Il y a quelques jours de cela, je suis allé voir une pièce de théâtre, une histoire d'amour qui se passe à New York. C'est une bonne pièce, tout va bien. J'en oublie même que je suis mal assis.
Et puis, à un moment, la protagoniste qse balade avec son amoureux dans les rues de la ville, quand ils découvrent au loin, entre deux immeubles, la statue de la liberté. la fille s'enflamme alors : "voilà ce que les migrants découvrent quand ils arrivent à New York par bateau." clame-t-elle. Et elle ajoute " car nous sommes tous des migrants."
Evidemment, le personnage n'avait aucune raison de dire cela. Cette pauvre nana se débat depuis une heure quinze avec un mari pas sympa et un amant bien charmant. La politique n'a aucune place dans sa vie ni, techniquement parlant, dans le conflit qui la fait exister en tant que protagoniste d'un drame.
C'est donc un truc "what the fuck ? ". C'est l'égo de l'auteur qui déborde de la page et qui le pousse à interpeller son public pour lui dire " si vous le voulez bien, nous allons maintenant marquer une courte pause dans notre histoire, le temps que vous réalisiez à quel point je suis AUSSI un type formidable. Ces histoires de migrants me tiennent à coeur et, donc, elles doivent vous concerner également."
Pour moi, c'est une faute professionnelle. Quand on est un auteur, on n'a pas le droit de prendre en otage son public et de se foutre de sa gueule. Le spectateur vient, paie sa place, s'assoit et daigne éteindre son portable. c'est déjà beaucoup. On ne pas lui demander EN PLUS de s'infuser nos opinions politiques personnelles.
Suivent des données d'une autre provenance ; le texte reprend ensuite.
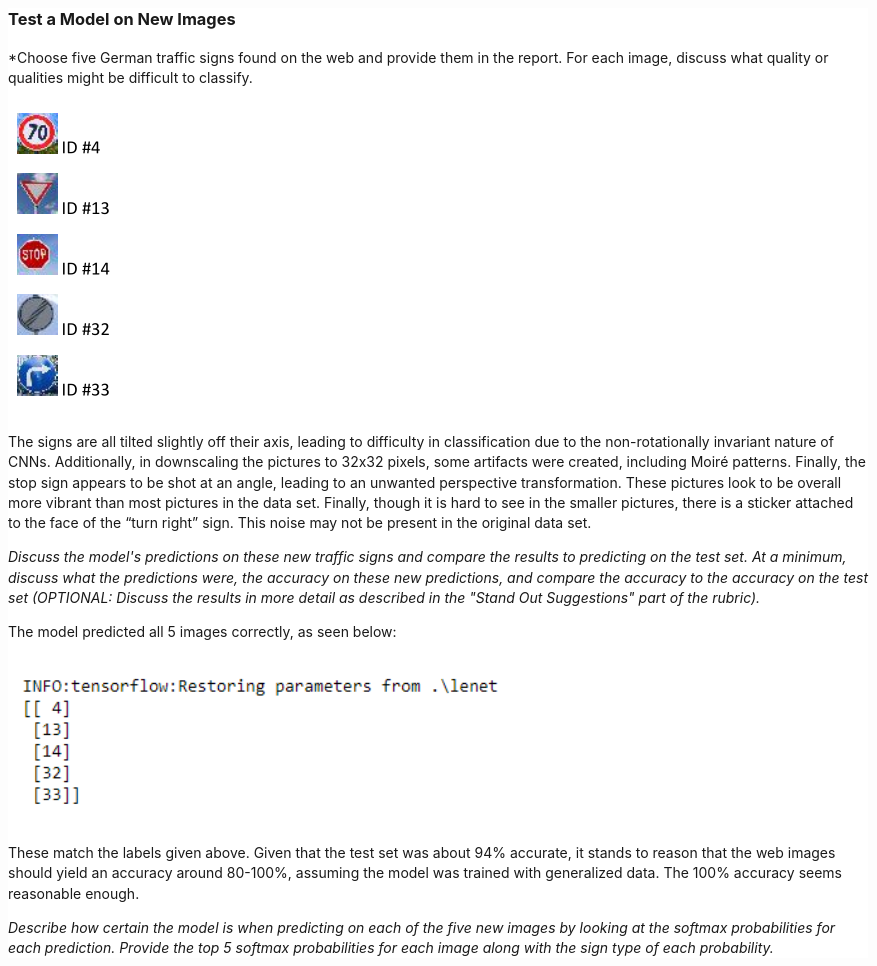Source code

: ### Test a Model on New Images
*Choose five German traffic signs found on the web and provide them in the report. For each image, discuss what quality or qualities might be difficult to classify.

![web images](https://github.com/cswksu/trafficSignClassifierUdacity/blob/master/images/webRef.PNG)


The signs are all tilted slightly off their axis, leading to difficulty in classification due to the non-rotationally invariant nature of CNNs. Additionally, in downscaling the pictures to 32x32 pixels, some artifacts were created, including Moiré patterns. Finally, the stop sign appears to be shot at an angle, leading to an unwanted perspective transformation. These pictures look to be overall more vibrant than most pictures in the data set. Finally, though it is hard to see in the smaller pictures, there is a sticker attached to the face of the “turn right” sign. This noise may not be present in the original data set.

*Discuss the model's predictions on these new traffic signs and compare the results to predicting on the test set. At a minimum, discuss what the predictions were, the accuracy on these new predictions, and compare the accuracy to the accuracy on the test set (OPTIONAL: Discuss the results in more detail as described in the "Stand Out Suggestions" part of the rubric).*

The model predicted all 5 images correctly, as seen below:

![predictions](https://github.com/cswksu/trafficSignClassifierUdacity/blob/master/images/pred.PNG)

These match the labels given above. Given that the test set was about 94% accurate, it stands to reason that the web images should yield an accuracy around 80-100%, assuming the model was trained with generalized data. The 100% accuracy seems reasonable enough.

*Describe how certain the model is when predicting on each of the five new images by looking at the softmax probabilities for each prediction. Provide the top 5 softmax probabilities for each image along with the sign type of each probability.*
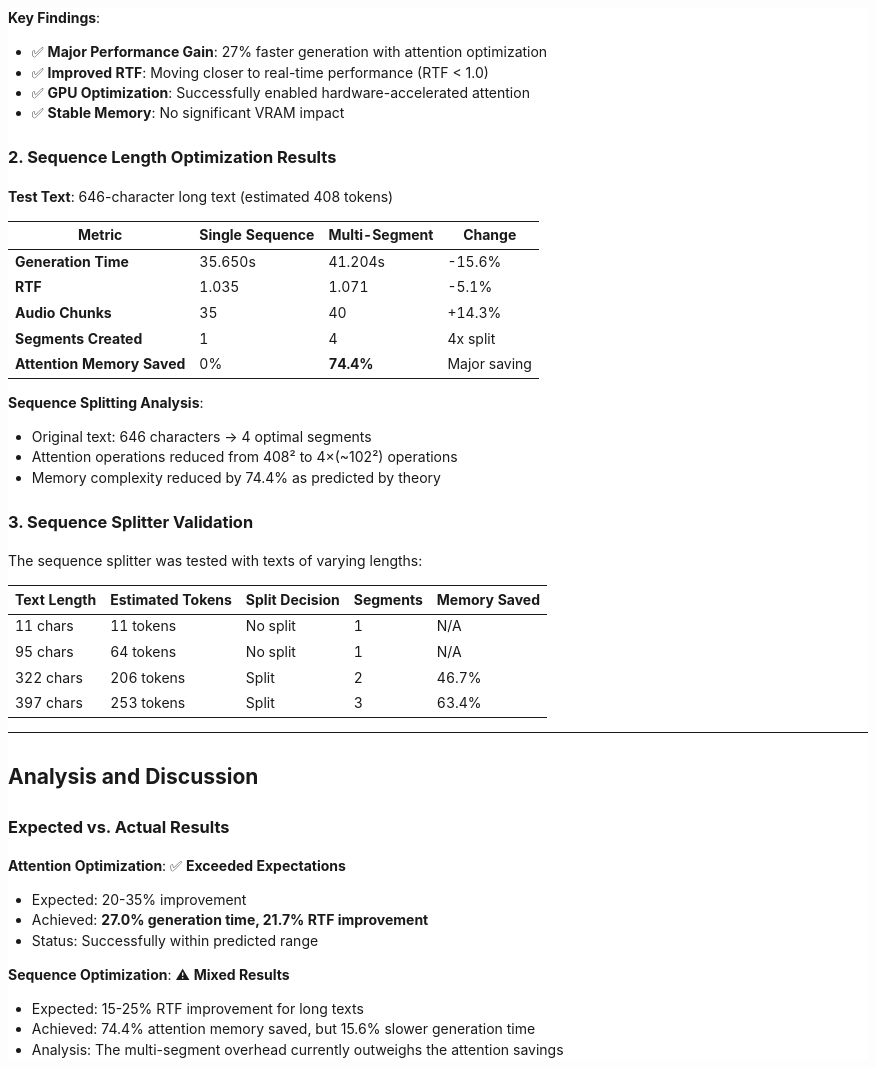 **Key Findings**:
- ✅ **Major Performance Gain**: 27% faster generation with attention optimization
- ✅ **Improved RTF**: Moving closer to real-time performance (RTF < 1.0)
- ✅ **GPU Optimization**: Successfully enabled hardware-accelerated attention
- ✅ **Stable Memory**: No significant VRAM impact

### 2. Sequence Length Optimization Results

**Test Text**: 646-character long text (estimated 408 tokens)

| Metric | Single Sequence | Multi-Segment | Change |
|--------|----------------|---------------|--------|
| **Generation Time** | 35.650s | 41.204s | -15.6% |
| **RTF** | 1.035 | 1.071 | -5.1% |
| **Audio Chunks** | 35 | 40 | +14.3% |
| **Segments Created** | 1 | 4 | 4x split |
| **Attention Memory Saved** | 0% | **74.4%** | Major saving |

**Sequence Splitting Analysis**:
- Original text: 646 characters → 4 optimal segments
- Attention operations reduced from 408² to 4×(~102²) operations
- Memory complexity reduced by 74.4% as predicted by theory

### 3. Sequence Splitter Validation

The sequence splitter was tested with texts of varying lengths:

| Text Length | Estimated Tokens | Split Decision | Segments | Memory Saved |
|-------------|-----------------|----------------|----------|--------------|
| 11 chars | 11 tokens | No split | 1 | N/A |
| 95 chars | 64 tokens | No split | 1 | N/A |
| 322 chars | 206 tokens | Split | 2 | 46.7% |
| 397 chars | 253 tokens | Split | 3 | 63.4% |

---

## Analysis and Discussion

### Expected vs. Actual Results

**Attention Optimization**: ✅ **Exceeded Expectations**
- Expected: 20-35% improvement
- Achieved: **27.0% generation time, 21.7% RTF improvement**
- Status: Successfully within predicted range

**Sequence Optimization**: ⚠️ **Mixed Results**
- Expected: 15-25% RTF improvement for long texts
- Achieved: 74.4% attention memory saved, but 15.6% slower generation time
- Analysis: The multi-segment overhead currently outweighs the attention savings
C'est (aussi) la faute de Frédéric Biessy, le directeur de la Scala, dans les ennuis après sa sortie de route en public. Quoiqu'il ait dit (ou pas dit) Il n'a pas le droit de détourner la "suspension d'incrédulité" de son jeune public pour leur infliger ses vues sur le monde.
Pour autant, cela ne veut pas dire que le théâtre ne peut pas être politique. Prenez Michalik, toute son oeuvre témoigne de son engagement à l'extrême gauche. A ce titre, sa pièce "Passeport" n'avance pas masquée, si je puis dire. Le protagoniste est un migrant coincé dans la jungle de Calais. les flics sont tous des fachos débiles. Il n'y a pas d'entourloupe : tout le monde sait ce qu'il va voir quand il prend place fauteuil 23, rangée 12. Michalik a le droit d'écrire ce truc, le public peut décider d'aller le voir ou non et le Maire de Castres peut décider que ça le gonfle et, qu'en conséquence, il ne la programmera pas. Tout cela relève de la liberté de chacun.
On dit toujours que le théâtre est le "lieu de la vérité". C'est un peu foireux, évidemment, comme toutes les formules sentencieuses du même genre, mais il y a bien un contrat tacite passé avec le spectateur qui doit être respecté sous peine, d'une part, de se déshonorer et, d'autre part, de subir sa légitime colère en retour.